(Keypoint coordinate data)
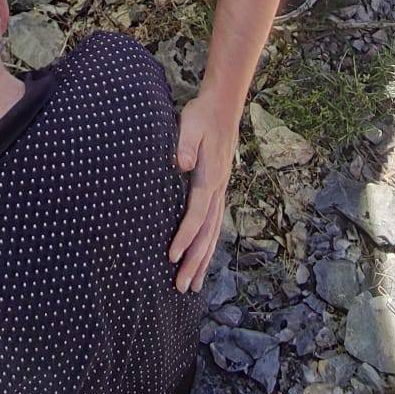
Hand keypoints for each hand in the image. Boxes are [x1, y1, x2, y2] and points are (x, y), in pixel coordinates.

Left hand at [168, 94, 239, 292]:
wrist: (223, 106)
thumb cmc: (201, 114)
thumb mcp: (190, 123)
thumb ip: (185, 144)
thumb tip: (182, 163)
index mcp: (209, 177)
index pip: (197, 214)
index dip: (185, 237)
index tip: (171, 257)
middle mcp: (218, 189)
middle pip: (208, 233)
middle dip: (195, 261)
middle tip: (182, 287)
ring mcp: (221, 190)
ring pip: (214, 233)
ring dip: (203, 260)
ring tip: (194, 285)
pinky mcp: (219, 189)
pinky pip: (215, 224)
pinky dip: (208, 245)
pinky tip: (202, 257)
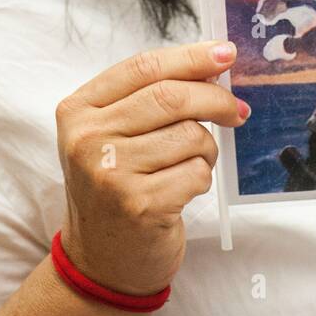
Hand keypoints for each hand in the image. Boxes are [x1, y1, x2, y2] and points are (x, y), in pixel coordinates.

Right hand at [56, 40, 246, 295]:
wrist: (101, 262)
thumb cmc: (117, 188)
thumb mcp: (115, 135)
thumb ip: (150, 97)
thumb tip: (214, 65)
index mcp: (78, 111)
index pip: (143, 67)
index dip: (191, 56)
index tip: (226, 53)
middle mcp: (87, 139)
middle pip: (170, 96)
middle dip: (215, 99)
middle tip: (237, 110)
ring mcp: (110, 174)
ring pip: (190, 135)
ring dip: (206, 149)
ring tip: (191, 164)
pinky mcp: (139, 206)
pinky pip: (197, 173)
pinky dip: (202, 178)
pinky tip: (182, 189)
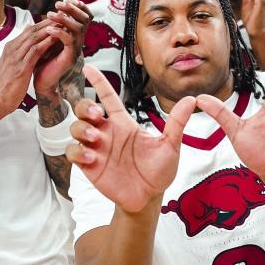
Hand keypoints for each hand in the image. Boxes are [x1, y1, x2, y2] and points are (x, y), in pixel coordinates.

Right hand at [0, 19, 57, 114]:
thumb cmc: (6, 85)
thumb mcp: (11, 65)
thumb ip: (19, 52)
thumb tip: (27, 39)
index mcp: (10, 48)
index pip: (28, 31)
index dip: (43, 24)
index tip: (56, 19)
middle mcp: (12, 50)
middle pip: (32, 31)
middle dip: (48, 22)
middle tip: (62, 16)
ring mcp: (15, 58)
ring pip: (34, 38)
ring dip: (49, 30)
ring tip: (62, 23)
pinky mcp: (21, 68)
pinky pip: (35, 51)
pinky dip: (46, 43)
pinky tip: (56, 39)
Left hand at [33, 0, 92, 93]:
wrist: (41, 81)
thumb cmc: (43, 60)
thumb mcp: (48, 40)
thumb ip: (52, 27)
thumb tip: (51, 12)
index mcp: (75, 36)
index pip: (85, 17)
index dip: (79, 7)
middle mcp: (78, 41)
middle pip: (85, 19)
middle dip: (72, 9)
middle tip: (57, 4)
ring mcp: (75, 50)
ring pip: (78, 29)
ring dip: (64, 19)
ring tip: (50, 15)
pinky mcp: (70, 57)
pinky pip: (69, 41)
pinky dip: (59, 32)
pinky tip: (49, 29)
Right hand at [66, 65, 195, 212]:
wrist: (149, 197)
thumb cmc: (159, 171)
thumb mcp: (170, 145)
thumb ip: (177, 123)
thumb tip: (191, 100)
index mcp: (124, 123)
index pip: (108, 97)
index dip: (98, 81)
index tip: (89, 67)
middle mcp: (107, 133)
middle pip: (85, 110)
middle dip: (85, 107)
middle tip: (97, 116)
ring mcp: (96, 149)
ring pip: (76, 128)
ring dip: (81, 129)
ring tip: (96, 138)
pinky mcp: (89, 165)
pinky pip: (73, 152)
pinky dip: (77, 152)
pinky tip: (91, 158)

## THE PROBLEM
Look through the records and count each line that holds "hand". Write only the total.

## YOUR SOLUTION
8